Молоденький Федон так весь и загорелся негодованием: этим ослам непонятно даже то, что большой человек мог заплакать, спасая любимую женщину от смерти… И какое это счастье, что милый Сократ не хочет унижаться перед стадом и гордо несет свою старую голову перед бедой!.. И Платон загорелся. Отвратительная комедия суда независимо от его воли уже претворялась в нем в ряд красивых и возвышенных картин. Сам Сократ, как человек, отходил и становился каким-то идеальным философом, который должен будет служить этому стаду примером на века, на тысячелетия… И потому он многое пропускал, терял: он смотрел не перед собой, а в себя.
— …Со всем уважением к судилищу, перед которым я предстою в настоящую минуту… — спокойно говорил Сократ, и Антисфен поднял на него глаза с удивлением: откуда взялось у него вдруг это уважение, но он сейчас же поймал ироническую нотку в уважении Сократа… — я объявляю вам, сограждане, что божеству я должен быть послушнее, чем вам. Всю жизнь не уклонялся я от возложенной на меня обязанности воспитывать себя… — Мелетос что-то яростно бросил ему, но Сократ не обратил на него внимания, что еще больше взбесило демократа, раздраженного провалом своей речи, на которую он возлагал столько надежд, — …и людей, не уклонюсь от нее и до последней минуты. Как и прежде, пока я буду видеть в вас недостаток мудрости и правоты, я буду выставлять вам все это на вид. Вы можете спросить: «Зачем, Сократ, не хочешь ты жить со всеми нами в мире и согласии, как другие?» Часто я молчание считаю преступлением перед Божеством, а если я стану уверять вас, что в добродетели и нравственности скрывается величайшее благословение для людей, что жизнь без строгого внимания к делам, без непрестанной мысли о своем самосовершенствовании не стоит и названия жизни, вы не поймете, не поверите опять. Всю жизнь я стремился к истине, афиняне, и в вас стремился я поселить к ней уважение и любовь. И здесь я защищаю дело не мое, а ваше… Постарайтесь в вашем приговоре не преступить законов божественного правосудия…

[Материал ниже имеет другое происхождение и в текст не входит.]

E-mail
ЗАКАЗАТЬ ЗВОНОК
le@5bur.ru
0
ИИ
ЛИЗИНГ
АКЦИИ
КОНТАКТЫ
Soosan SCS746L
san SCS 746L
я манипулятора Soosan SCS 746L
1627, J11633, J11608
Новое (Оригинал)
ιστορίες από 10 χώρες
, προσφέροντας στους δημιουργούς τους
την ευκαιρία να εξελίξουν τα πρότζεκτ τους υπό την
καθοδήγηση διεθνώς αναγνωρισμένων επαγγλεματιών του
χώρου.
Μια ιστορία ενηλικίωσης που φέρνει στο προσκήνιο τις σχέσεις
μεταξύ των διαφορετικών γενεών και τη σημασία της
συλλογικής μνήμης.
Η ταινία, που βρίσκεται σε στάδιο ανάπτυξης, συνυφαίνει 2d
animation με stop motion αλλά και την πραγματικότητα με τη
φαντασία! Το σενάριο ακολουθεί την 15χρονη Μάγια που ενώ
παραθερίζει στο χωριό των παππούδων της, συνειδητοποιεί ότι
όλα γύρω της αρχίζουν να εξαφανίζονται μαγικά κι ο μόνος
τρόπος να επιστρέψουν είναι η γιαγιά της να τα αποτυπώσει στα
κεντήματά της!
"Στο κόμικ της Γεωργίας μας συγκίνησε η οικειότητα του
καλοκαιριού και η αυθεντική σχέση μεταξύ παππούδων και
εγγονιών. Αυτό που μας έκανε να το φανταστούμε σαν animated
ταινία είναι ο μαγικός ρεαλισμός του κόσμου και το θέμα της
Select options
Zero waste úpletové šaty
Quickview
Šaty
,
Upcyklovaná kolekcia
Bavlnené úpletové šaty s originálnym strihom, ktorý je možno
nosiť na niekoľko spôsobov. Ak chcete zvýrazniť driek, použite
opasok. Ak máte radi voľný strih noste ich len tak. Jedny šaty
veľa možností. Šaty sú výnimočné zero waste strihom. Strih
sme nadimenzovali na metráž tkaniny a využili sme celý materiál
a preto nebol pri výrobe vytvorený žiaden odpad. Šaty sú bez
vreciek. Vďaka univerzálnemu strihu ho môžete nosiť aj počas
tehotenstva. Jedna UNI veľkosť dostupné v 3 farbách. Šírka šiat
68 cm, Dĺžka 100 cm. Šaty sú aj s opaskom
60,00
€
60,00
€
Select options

Возбуждение в пританее нарастало: какая же это защита? Это не защита, а дерзость! Мелетос просто из себя выходил и то и дело прерывал старика разными дерзкими замечаниями. Все начинали чувствовать, что пустяками теперь дело кончиться не может уже.

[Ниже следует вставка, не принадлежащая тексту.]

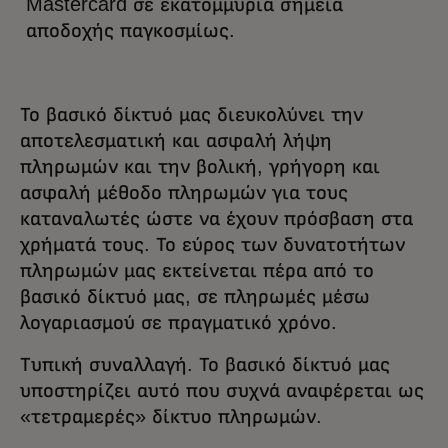
Mastercard σε εκατομμύρια σημεία
αποδοχής παγκοσμίως.
Το βασικό δίκτυό μας διευκολύνει την
αποτελεσματική και ασφαλή λήψη
πληρωμών και την βολική, γρήγορη και
ασφαλή μέθοδο πληρωμών για τους
καταναλωτές ώστε να έχουν πρόσβαση στα
χρήματά τους. Το εύρος των δυνατοτήτων
πληρωμών μας εκτείνεται πέρα από το
βασικό δίκτυό μας, σε πληρωμές μέσω
λογαριασμού σε πραγματικό χρόνο.
Τυπική συναλλαγή. Το βασικό δίκτυό μας
υποστηρίζει αυτό που συχνά αναφέρεται ως
«τετραμερές» δίκτυο πληρωμών.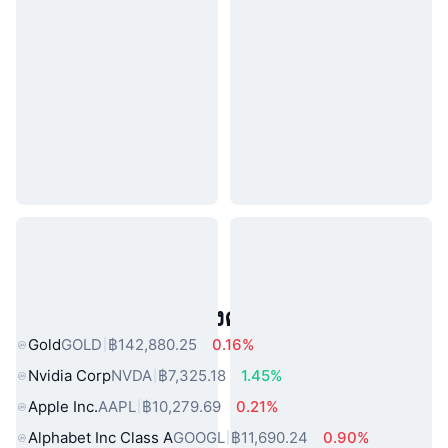
สินทรัพย์ในโลกแห่งความจริงยอดนิยม
Gold
GOLD
฿142,880.25
0.16%
Nvidia Corp
NVDA
฿7,325.18
1.45%
Apple Inc.
AAPL
฿10,279.69
0.21%
Alphabet Inc Class A
GOOGL
฿11,690.24
0.90%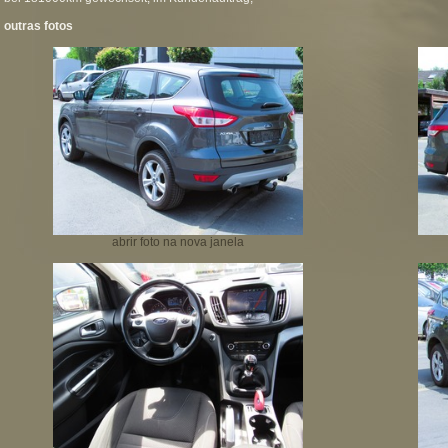
outras fotos
abrir foto na nova janela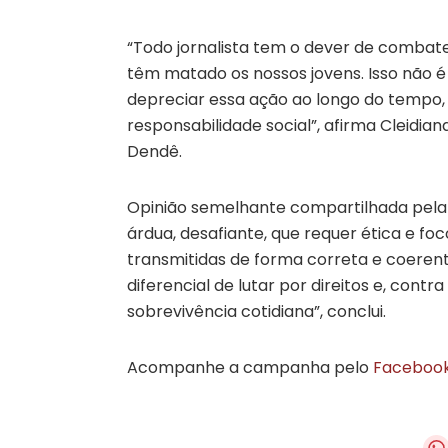
“Todo jornalista tem o dever de combat
têm matado os nossos jovens. Isso não é 
depreciar essa ação ao longo do tempo,
responsabilidade social”, afirma Cleidia
Dendê.
Opinião semelhante compartilhada pela jo
árdua, desafiante, que requer ética e fo
transmitidas de forma correta e coerente
diferencial de lutar por direitos e, cont
sobrevivência cotidiana”, conclui.
Acompanhe a campanha pelo
Faceboo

— Я должен сказать вам, а вы не обижайтесь, — продолжал старик спокойно, и лицо его все более и более просветлялось, — что в обществе царят бесчисленные беззакония и несправедливости, и не соглашающийся с толпою или выступающий против нее не может рассчитывать на безопасность. Тот, кто борется за справедливость, но вместе с тем боится за свою шкуру, должен замкнуться в частную жизнь и не выступать публично. Я послан Божеством, чтобы разбудить вас от вашей летаргии, как своим укушением овод пробуждает сильную, но ленивую лошадь. Надоедаю? Прекрасно: сгоните меня и — спите вечно… Некоторые думают, что я мудр в тех вещах, в которых другие невежественны. Они ошибаются: только Бог один мудр. Оракул дельфийский сказал тогда совсем не то, что ему приписали. Он сказал, что мудрость человеческая ничего не стоит, и как пример, взял Сократа. Наимудрейший из людей это тот, который, подобно Сократу, знает, что цена его мудрости — грош. Это проявление безобразного невежества думать, что вы знаете то, чего вы не знаете…

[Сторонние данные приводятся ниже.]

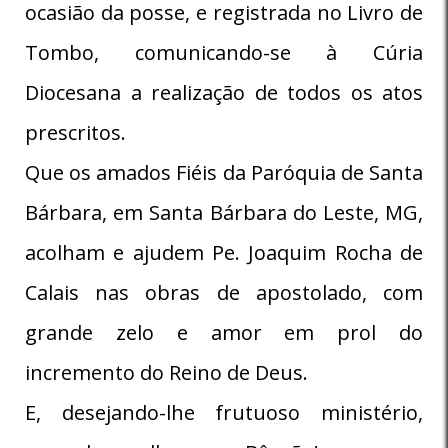
ocasião da posse, e registrada no Livro de
Tombo, comunicando-se à Cúria
Diocesana a realização de todos os atos
prescritos.
Que os amados Fiéis da Paróquia de Santa
Bárbara, em Santa Bárbara do Leste, MG,
acolham e ajudem Pe. Joaquim Rocha de
Calais nas obras de apostolado, com
grande zelo e amor em prol do
incremento do Reino de Deus.
E, desejando-lhe frutuoso ministério,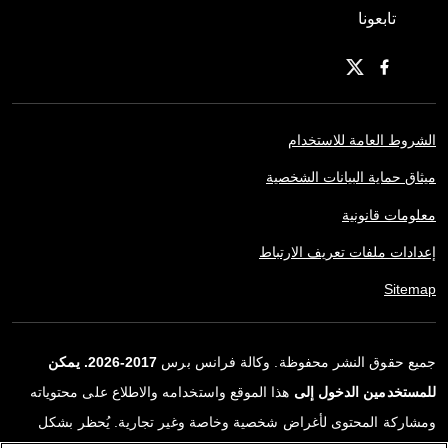
تابعونا
الشروط العامة للاستخدام
ميثاق حماية البيانات الشخصية
معلومات قانونية
إعدادات ملفات تعريف الارتباط
Sitemap
جميع حقوق النشر محفوظة. وكالة فرانس برس
2017-2026. يمكن
للمستخدمين الدخول إلى
هذا الموقع واستخدامه والاطلاع على محتوياته
ومشاركة المحتوى لأغراض شخصية وخاصة وغير تجارية. يُحظر بشكل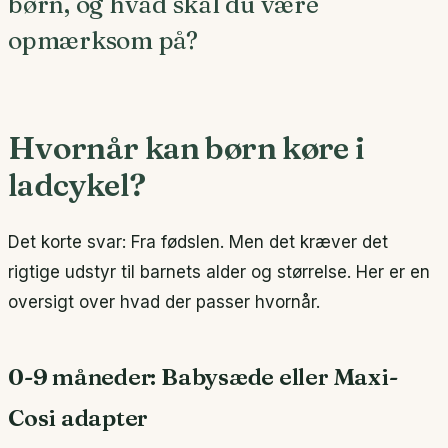
børn, og hvad skal du være
opmærksom på?
Hvornår kan børn køre i
ladcykel?
Det korte svar: Fra fødslen. Men det kræver det
rigtige udstyr til barnets alder og størrelse. Her er en
oversigt over hvad der passer hvornår.
0-9 måneder: Babysæde eller Maxi-
Cosi adapter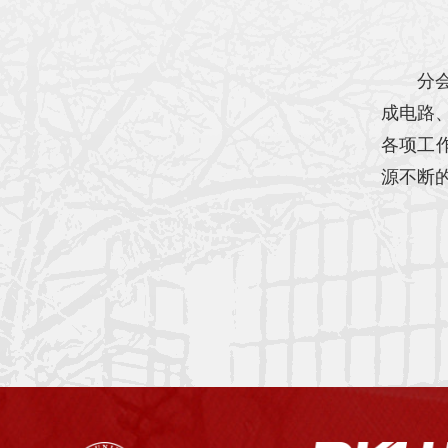
分
成电路
各项工
源不断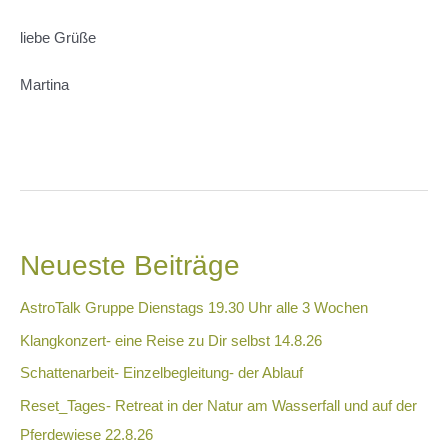
liebe Grüße
Martina
Beitragsnavigation
Neueste Beiträge
AstroTalk Gruppe Dienstags 19.30 Uhr alle 3 Wochen
Klangkonzert- eine Reise zu Dir selbst 14.8.26
Schattenarbeit- Einzelbegleitung- der Ablauf
Reset_Tages- Retreat in der Natur am Wasserfall und auf der
Pferdewiese 22.8.26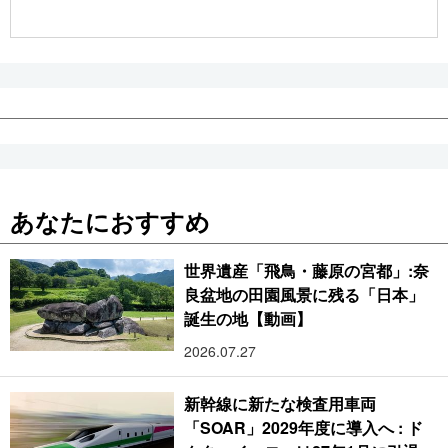
公式SNS
あなたにおすすめ
世界遺産「飛鳥・藤原の宮都」:奈
良盆地の田園風景に残る「日本」
誕生の地【動画】
2026.07.27
新幹線に新たな検査用車両
「SOAR」2029年度に導入へ : ド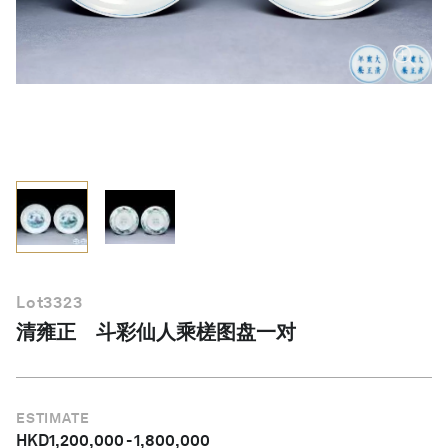
简体中文
Lot
3323
清雍正 斗彩仙人乘槎图盘一对
ESTIMATE
HKD
1,200,000
-
1,800,000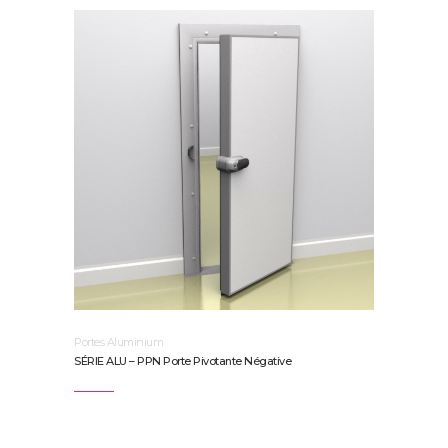
Portes Aluminium
SÉRIE ALU – PPN Porte Pivotante Négative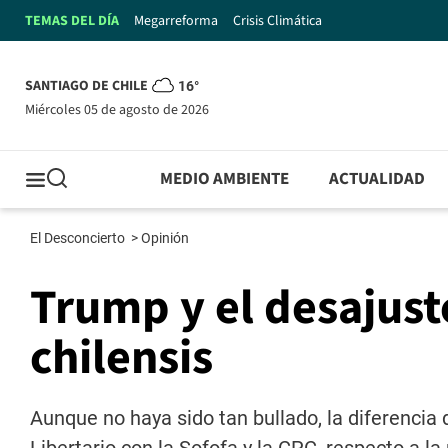
TEMAS DEL DÍA
Megarreforma
Crisis Climática
SANTIAGO DE CHILE
16°
miércoles 05 de agosto de 2026
MEDIO AMBIENTE
ACTUALIDAD
El Desconcierto
>
Opinión
Trump y el desajuste
chilensis
Aunque no haya sido tan bullado, la diferencia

Речь старика — говорить ему в таком огромном собрании было просто физически трудно, а кроме того, его с мест, несмотря на запрещение архонта, то и дело прерывали всякими дерзкими выходками — была уже едва слышна. Да и надобности большой в ней не было: он был дерзок перед народом и его судом и этого было вполне достаточно. Приступили среди всеобщего возбуждения к голосованию — голосовали белыми и черными камешками — и оно дало: двести восемьдесят за виновность и двести двадцать за оправдание: некоторые в самом деле почувствовали, что старик в своем деле руководствовался побуждениями, которые стоят выше разума агоры. Обвинители, окрыленные успехом, потребовали смертной казни.